6) Benchmarking is everything.
So the idea is, they give you a ‘global payment’ budget, The budget’s based on what you did last year. It doesn’t take into account your patient mix. We got shafted one year. We had all these pediatricians with relatively healthy patient populations, so suddenly our benchmark was much lower. We were taking the same amount of risk but the benchmark was lower, so we lost money.
When you start out in an Alternative Quality Contract-type arrangement it’s based on what your budget was last year. So if you’re a bad actor, your budget’s going to be really high. If you’re a good actor it will start out really low. I was at a meeting with two prominent medical groups from Minnesota: one did extremely well under an AQC, the other did terribly. What’s the difference? It’s all about who you’re benchmarked against.

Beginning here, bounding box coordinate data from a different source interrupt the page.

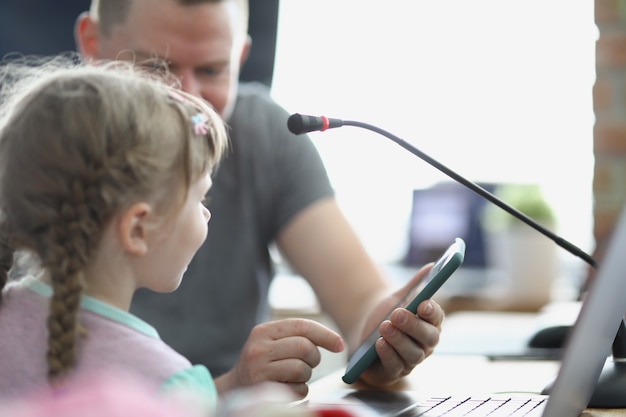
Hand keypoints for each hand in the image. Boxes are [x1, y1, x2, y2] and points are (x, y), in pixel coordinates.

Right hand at [214, 318, 344, 397]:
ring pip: (302, 369)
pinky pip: (298, 389)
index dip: (325, 334)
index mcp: (263, 331)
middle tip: (308, 363)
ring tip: (294, 376)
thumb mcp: (271, 342)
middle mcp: (258, 348)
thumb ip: (296, 336)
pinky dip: (300, 390)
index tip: (339, 345)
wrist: (234, 389)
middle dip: (314, 358)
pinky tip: (287, 387)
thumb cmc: (262, 364)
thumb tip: (336, 341)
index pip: (301, 326)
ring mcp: (259, 369)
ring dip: (306, 375)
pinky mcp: (264, 390)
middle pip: (305, 347)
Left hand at [357, 264, 444, 386]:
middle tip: (397, 314)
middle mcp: (425, 345)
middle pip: (427, 338)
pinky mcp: (393, 372)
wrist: (365, 329)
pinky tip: (379, 343)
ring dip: (399, 340)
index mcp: (431, 324)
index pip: (437, 319)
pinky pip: (394, 367)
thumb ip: (416, 283)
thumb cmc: (389, 312)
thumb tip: (432, 266)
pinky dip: (388, 355)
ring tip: (385, 326)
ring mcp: (410, 360)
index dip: (432, 312)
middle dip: (413, 326)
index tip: (423, 303)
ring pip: (412, 354)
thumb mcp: (400, 297)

7. More consolidation to come
The biggest problem I see now is that the AQC can force doctors into giant mega-groups, because in order to manage this risk you need huge amounts of money, so independent doctors won’t be able to do it. So pretty soon Massachusetts will have three or four big groups tied to hospitals. So who’s going to lower costs? Hospitals are the centers of higher costs. Who’s going to lower costs?
We could go away. I’m a small business. I employ a lot of people. If I go away, these jobs go away. As we get these consolidations, some doctors are going to leave the state because they’re going to say, ‘This is not what I signed up for.’ And the people who stay may say, ‘I’ll work for Partners and let them call the shots.’ The independent model will be forced out, which may not necessarily be cost-effective.